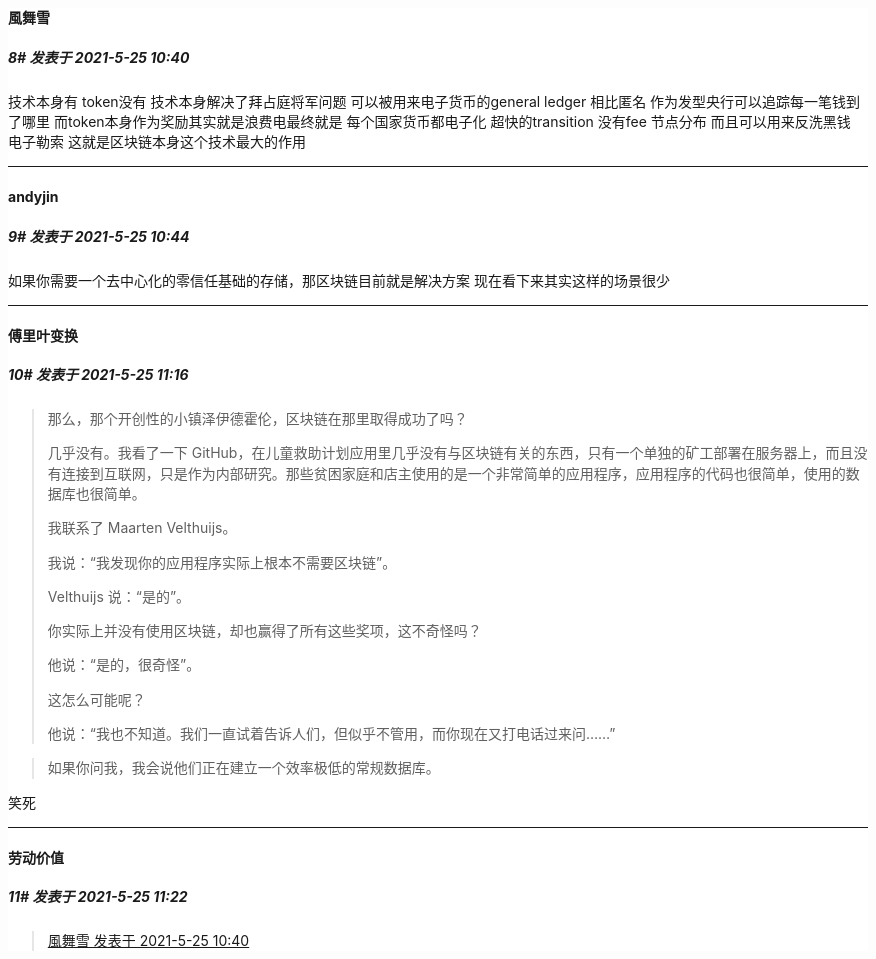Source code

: ####  風舞雪  
##### 8#       发表于 2021-5-25 10:40


技术本身有 token没有 技术本身解决了拜占庭将军问题 可以被用来电子货币的general ledger 相比匿名 作为发型央行可以追踪每一笔钱到了哪里 而token本身作为奖励其实就是浪费电最终就是 每个国家货币都电子化 超快的transition 没有fee 节点分布 而且可以用来反洗黑钱 电子勒索 这就是区块链本身这个技术最大的作用


*****

####  andyjin  
##### 9#       发表于 2021-5-25 10:44


如果你需要一个去中心化的零信任基础的存储，那区块链目前就是解决方案
现在看下来其实这样的场景很少


*****

####  傅里叶变换  
##### 10#       发表于 2021-5-25 11:16


<blockquote>那么，那个开创性的小镇泽伊德霍伦，区块链在那里取得成功了吗？


几乎没有。我看了一下 GitHub，在儿童救助计划应用里几乎没有与区块链有关的东西，只有一个单独的矿工部署在服务器上，而且没有连接到互联网，只是作为内部研究。那些贫困家庭和店主使用的是一个非常简单的应用程序，应用程序的代码也很简单，使用的数据库也很简单。


我联系了 Maarten Velthuijs。


我说：“我发现你的应用程序实际上根本不需要区块链”。


Velthuijs 说：“是的”。


你实际上并没有使用区块链，却也赢得了所有这些奖项，这不奇怪吗？


他说：“是的，很奇怪”。


这怎么可能呢？


他说：“我也不知道。我们一直试着告诉人们，但似乎不管用，而你现在又打电话过来问……”</blockquote>
<blockquote>如果你问我，我会说他们正在建立一个效率极低的常规数据库。</blockquote>

笑死


*****

####  劳动价值  
##### 11#       发表于 2021-5-25 11:22


<blockquote><a href="httphttps://bbs.saraba1st.com/2b/forum.php?mod=redirect&amp;goto=findpost&amp;pid=51362285&amp;ptid=2005934" target="_blank">風舞雪 发表于 2021-5-25 10:40</a>
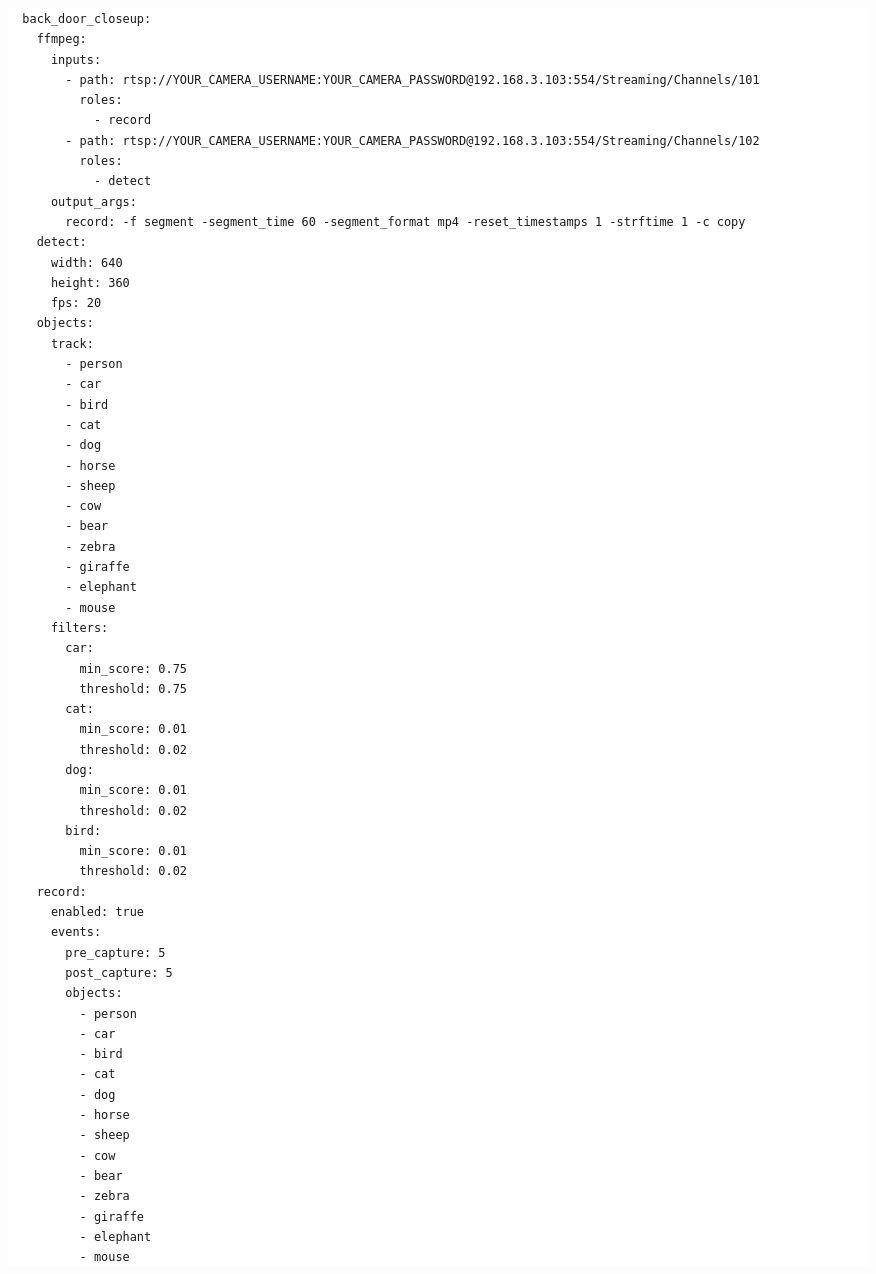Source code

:       back_door_closeup:
        ffmpeg:
          inputs:
            - path: rtsp://YOUR_CAMERA_USERNAME:YOUR_CAMERA_PASSWORD@192.168.3.103:554/Streaming/Channels/101
              roles:
                - record
            - path: rtsp://YOUR_CAMERA_USERNAME:YOUR_CAMERA_PASSWORD@192.168.3.103:554/Streaming/Channels/102
              roles:
                - detect
          output_args:
            record: -f segment -segment_time 60 -segment_format mp4 -reset_timestamps 1 -strftime 1 -c copy
        detect:
          width: 640
          height: 360
          fps: 20
        objects:
          track:
            - person
            - car
            - bird
            - cat
            - dog
            - horse
            - sheep
            - cow
            - bear
            - zebra
            - giraffe
            - elephant
            - mouse
          filters:
            car:
              min_score: 0.75
              threshold: 0.75
            cat:
              min_score: 0.01
              threshold: 0.02
            dog:
              min_score: 0.01
              threshold: 0.02
            bird:
              min_score: 0.01
              threshold: 0.02
        record:
          enabled: true
          events:
            pre_capture: 5
            post_capture: 5
            objects:
              - person
              - car
              - bird
              - cat
              - dog
              - horse
              - sheep
              - cow
              - bear
              - zebra
              - giraffe
              - elephant
              - mouse
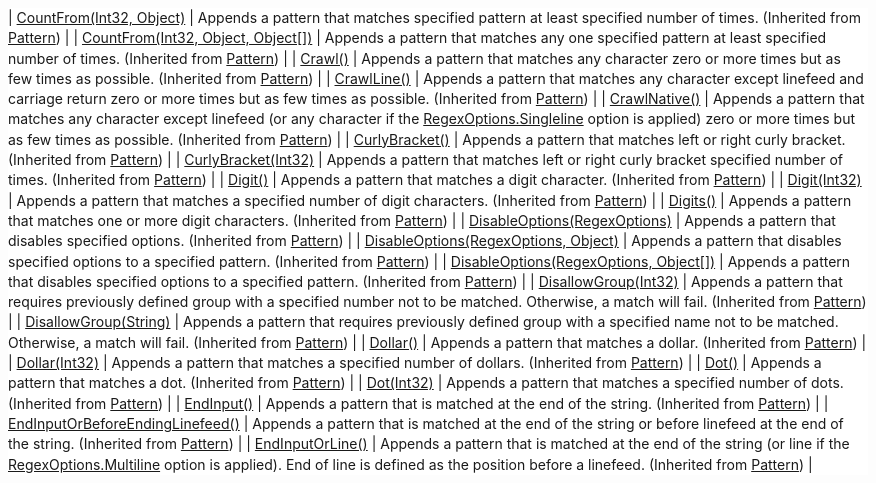 | [CountFrom(Int32, Object)](../Pattern/CountFrom/README.md#Pihrtsoft_Text_RegularExpressions_Linq_Pattern_CountFrom_System_Int32_System_Object_) | Appends a pattern that matches specified pattern at least specified number of times\. \(Inherited from [Pattern](../Pattern/README.md)\) |
| [CountFrom(Int32, Object, Object\[\])](../Pattern/CountFrom/README.md#Pihrtsoft_Text_RegularExpressions_Linq_Pattern_CountFrom_System_Int32_System_Object_System_Object___) | Appends a pattern that matches any one specified pattern at least specified number of times\. \(Inherited from [Pattern](../Pattern/README.md)\) |
| [Crawl()](../Pattern/Crawl/README.md) | Appends a pattern that matches any character zero or more times but as few times as possible\. \(Inherited from [Pattern](../Pattern/README.md)\) |
| [CrawlLine()](../Pattern/CrawlLine/README.md) | Appends a pattern that matches any character except linefeed and carriage return zero or more times but as few times as possible\. \(Inherited from [Pattern](../Pattern/README.md)\) |
| [CrawlNative()](../Pattern/CrawlNative/README.md) | Appends a pattern that matches any character except linefeed \(or any character if the [RegexOptions.Singleline](https://docs.microsoft.com/en-us/dotnet/api/system.text.regularexpressions.regexoptions.singleline) option is applied\) zero or more times but as few times as possible\. \(Inherited from [Pattern](../Pattern/README.md)\) |
| [CurlyBracket()](../Pattern/CurlyBracket/README.md#Pihrtsoft_Text_RegularExpressions_Linq_Pattern_CurlyBracket) | Appends a pattern that matches left or right curly bracket\. \(Inherited from [Pattern](../Pattern/README.md)\) |
| [CurlyBracket(Int32)](../Pattern/CurlyBracket/README.md#Pihrtsoft_Text_RegularExpressions_Linq_Pattern_CurlyBracket_System_Int32_) | Appends a pattern that matches left or right curly bracket specified number of times\. \(Inherited from [Pattern](../Pattern/README.md)\) |
| [Digit()](../Pattern/Digit/README.md#Pihrtsoft_Text_RegularExpressions_Linq_Pattern_Digit) | Appends a pattern that matches a digit character\. \(Inherited from [Pattern](../Pattern/README.md)\) |
| [Digit(Int32)](../Pattern/Digit/README.md#Pihrtsoft_Text_RegularExpressions_Linq_Pattern_Digit_System_Int32_) | Appends a pattern that matches a specified number of digit characters\. \(Inherited from [Pattern](../Pattern/README.md)\) |
| [Digits()](../Pattern/Digits/README.md) | Appends a pattern that matches one or more digit characters\. \(Inherited from [Pattern](../Pattern/README.md)\) |
| [DisableOptions(RegexOptions)](../Pattern/DisableOptions/README.md#Pihrtsoft_Text_RegularExpressions_Linq_Pattern_DisableOptions_System_Text_RegularExpressions_RegexOptions_) | Appends a pattern that disables specified options\. \(Inherited from [Pattern](../Pattern/README.md)\) |
| [DisableOptions(RegexOptions, Object)](../Pattern/DisableOptions/README.md#Pihrtsoft_Text_RegularExpressions_Linq_Pattern_DisableOptions_System_Text_RegularExpressions_RegexOptions_System_Object_) | Appends a pattern that disables specified options to a specified pattern\. \(Inherited from [Pattern](../Pattern/README.md)\) |
| [DisableOptions(RegexOptions, Object\[\])](../Pattern/DisableOptions/README.md#Pihrtsoft_Text_RegularExpressions_Linq_Pattern_DisableOptions_System_Text_RegularExpressions_RegexOptions_System_Object___) | Appends a pattern that disables specified options to a specified pattern\. \(Inherited from [Pattern](../Pattern/README.md)\) |
| [DisallowGroup(Int32)](../Pattern/DisallowGroup/README.md#Pihrtsoft_Text_RegularExpressions_Linq_Pattern_DisallowGroup_System_Int32_) | Appends a pattern that requires previously defined group with a specified number not to be matched\. Otherwise, a match will fail\. \(Inherited from [Pattern](../Pattern/README.md)\) |
| [DisallowGroup(String)](../Pattern/DisallowGroup/README.md#Pihrtsoft_Text_RegularExpressions_Linq_Pattern_DisallowGroup_System_String_) | Appends a pattern that requires previously defined group with a specified name not to be matched\. Otherwise, a match will fail\. \(Inherited from [Pattern](../Pattern/README.md)\) |
| [Dollar()](../Pattern/Dollar/README.md#Pihrtsoft_Text_RegularExpressions_Linq_Pattern_Dollar) | Appends a pattern that matches a dollar\. \(Inherited from [Pattern](../Pattern/README.md)\) |
| [Dollar(Int32)](../Pattern/Dollar/README.md#Pihrtsoft_Text_RegularExpressions_Linq_Pattern_Dollar_System_Int32_) | Appends a pattern that matches a specified number of dollars\. \(Inherited from [Pattern](../Pattern/README.md)\) |
| [Dot()](../Pattern/Dot/README.md#Pihrtsoft_Text_RegularExpressions_Linq_Pattern_Dot) | Appends a pattern that matches a dot\. \(Inherited from [Pattern](../Pattern/README.md)\) |
| [Dot(Int32)](../Pattern/Dot/README.md#Pihrtsoft_Text_RegularExpressions_Linq_Pattern_Dot_System_Int32_) | Appends a pattern that matches a specified number of dots\. \(Inherited from [Pattern](../Pattern/README.md)\) |
| [EndInput()](../Pattern/EndInput/README.md) | Appends a pattern that is matched at the end of the string\. \(Inherited from [Pattern](../Pattern/README.md)\) |
| [EndInputOrBeforeEndingLinefeed()](../Pattern/EndInputOrBeforeEndingLinefeed/README.md) | Appends a pattern that is matched at the end of the string or before linefeed at the end of the string\. \(Inherited from [Pattern](../Pattern/README.md)\) |
| [EndInputOrLine()](../Pattern/EndInputOrLine/README.md#Pihrtsoft_Text_RegularExpressions_Linq_Pattern_EndInputOrLine) | Appends a pattern that is matched at the end of the string \(or line if the [RegexOptions.Multiline](https://docs.microsoft.com/en-us/dotnet/api/system.text.regularexpressions.regexoptions.multiline) option is applied\)\. End of line is defined as the position before a linefeed\. \(Inherited from [Pattern](../Pattern/README.md)\) |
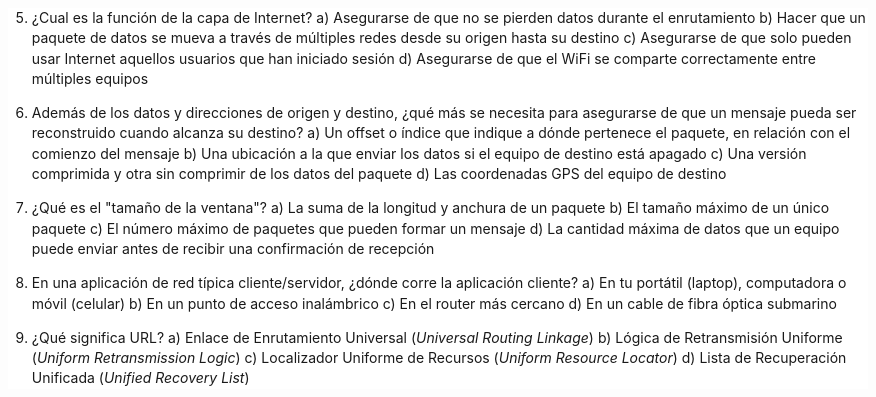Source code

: 5. ¿Cual es la función de la capa de Internet?
a) Asegurarse de que no se pierden datos durante el enrutamiento
b) Hacer que un paquete de datos se mueva a través de múltiples redes desde su origen
hasta su destino
c) Asegurarse de que solo pueden usar Internet aquellos usuarios que han iniciado
sesión
d) Asegurarse de que el WiFi se comparte correctamente entre múltiples equipos

6. Además de los datos y direcciones de origen y destino, ¿qué más se necesita para
asegurarse de que un mensaje pueda ser reconstruido cuando alcanza su destino?
a) Un offset o índice que indique a dónde pertenece el paquete, en relación con el
comienzo del mensaje
b) Una ubicación a la que enviar los datos si el equipo de destino está apagado
c) Una versión comprimida y otra sin comprimir de los datos del paquete
d) Las coordenadas GPS del equipo de destino

7. ¿Qué es el "tamaño de la ventana"?
a) La suma de la longitud y anchura de un paquete
b) El tamaño máximo de un único paquete
c) El número máximo de paquetes que pueden formar un mensaje
d) La cantidad máxima de datos que un equipo puede enviar antes de recibir una
confirmación de recepción



9. En una aplicación de red típica cliente/servidor, ¿dónde corre la aplicación
cliente?
a) En tu portátil (laptop), computadora o móvil (celular)
b) En un punto de acceso inalámbrico
c) En el router más cercano
d) En un cable de fibra óptica submarino

10. ¿Qué significa URL?
a) Enlace de Enrutamiento Universal (*Universal Routing Linkage*)
b) Lógica de Retransmisión Uniforme (*Uniform Retransmission Logic*)
c) Localizador Uniforme de Recursos (*Uniform Resource Locator*)
d) Lista de Recuperación Unificada (*Unified Recovery List*)
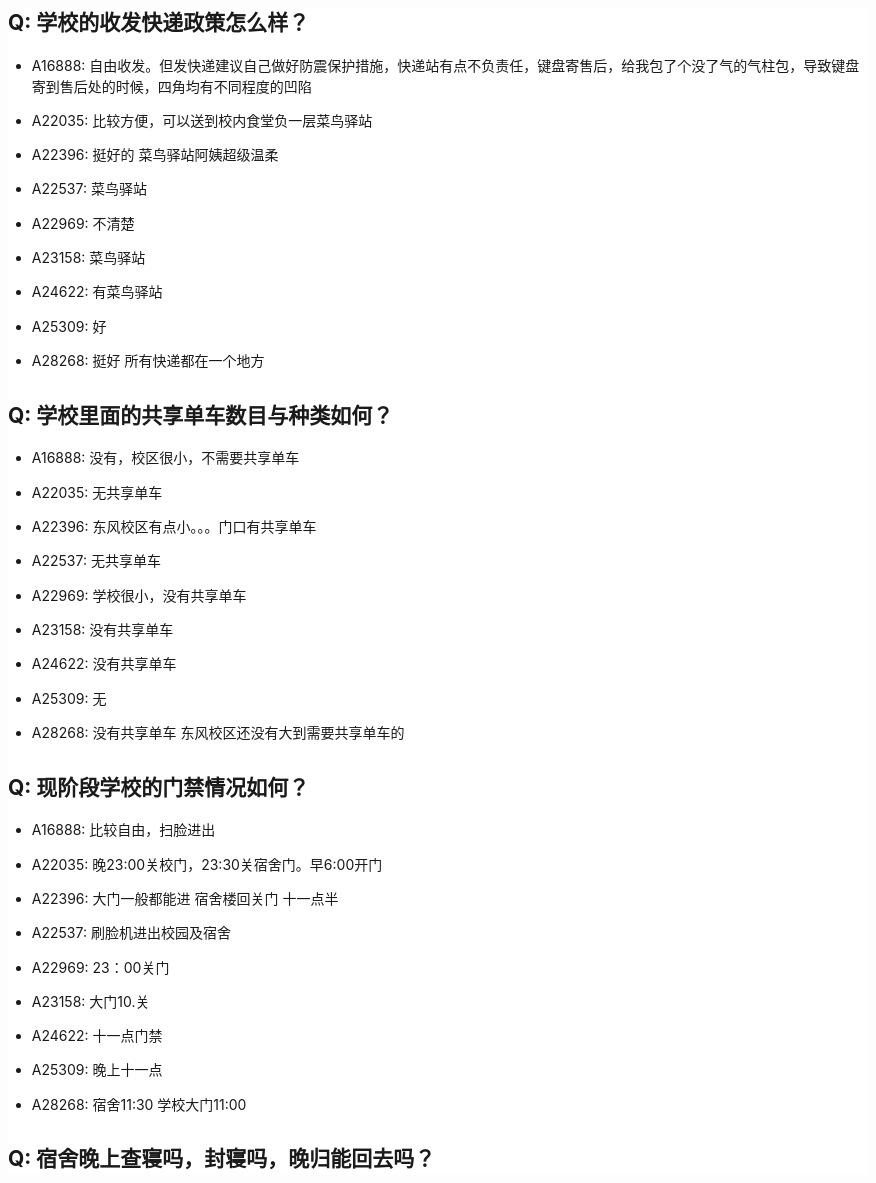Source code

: ## Q: 学校的收发快递政策怎么样？

- A16888: 自由收发。但发快递建议自己做好防震保护措施，快递站有点不负责任，键盘寄售后，给我包了个没了气的气柱包，导致键盘寄到售后处的时候，四角均有不同程度的凹陷

- A22035: 比较方便，可以送到校内食堂负一层菜鸟驿站

- A22396: 挺好的 菜鸟驿站阿姨超级温柔

- A22537: 菜鸟驿站

- A22969: 不清楚

- A23158: 菜鸟驿站

- A24622: 有菜鸟驿站

- A25309: 好

- A28268: 挺好 所有快递都在一个地方

## Q: 学校里面的共享单车数目与种类如何？

- A16888: 没有，校区很小，不需要共享单车

- A22035: 无共享单车

- A22396: 东风校区有点小。。。门口有共享单车

- A22537: 无共享单车

- A22969: 学校很小，没有共享单车

- A23158: 没有共享单车

- A24622: 没有共享单车

- A25309: 无

- A28268: 没有共享单车 东风校区还没有大到需要共享单车的

## Q: 现阶段学校的门禁情况如何？

- A16888: 比较自由，扫脸进出

- A22035: 晚23:00关校门，23:30关宿舍门。早6:00开门

- A22396: 大门一般都能进 宿舍楼回关门 十一点半

- A22537: 刷脸机进出校园及宿舍

- A22969: 23：00关门

- A23158: 大门10.关

- A24622: 十一点门禁

- A25309: 晚上十一点

- A28268: 宿舍11:30 学校大门11:00

## Q: 宿舍晚上查寝吗，封寝吗，晚归能回去吗？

• Requirement: Show all lines above holding the word "characters".

• Response box:
| [Digit(Int32)](../Pattern/Digit/README.md#Pihrtsoft_Text_RegularExpressions_Linq_Pattern_Digit_System_Int32_) | Appends a pattern that matches a specified number of digit characters\. \(Inherited from [Pattern](../Pattern/README.md)\) |
| [Digits()](../Pattern/Digits/README.md) | Appends a pattern that matches one or more digit characters\. \(Inherited from [Pattern](../Pattern/README.md)\) |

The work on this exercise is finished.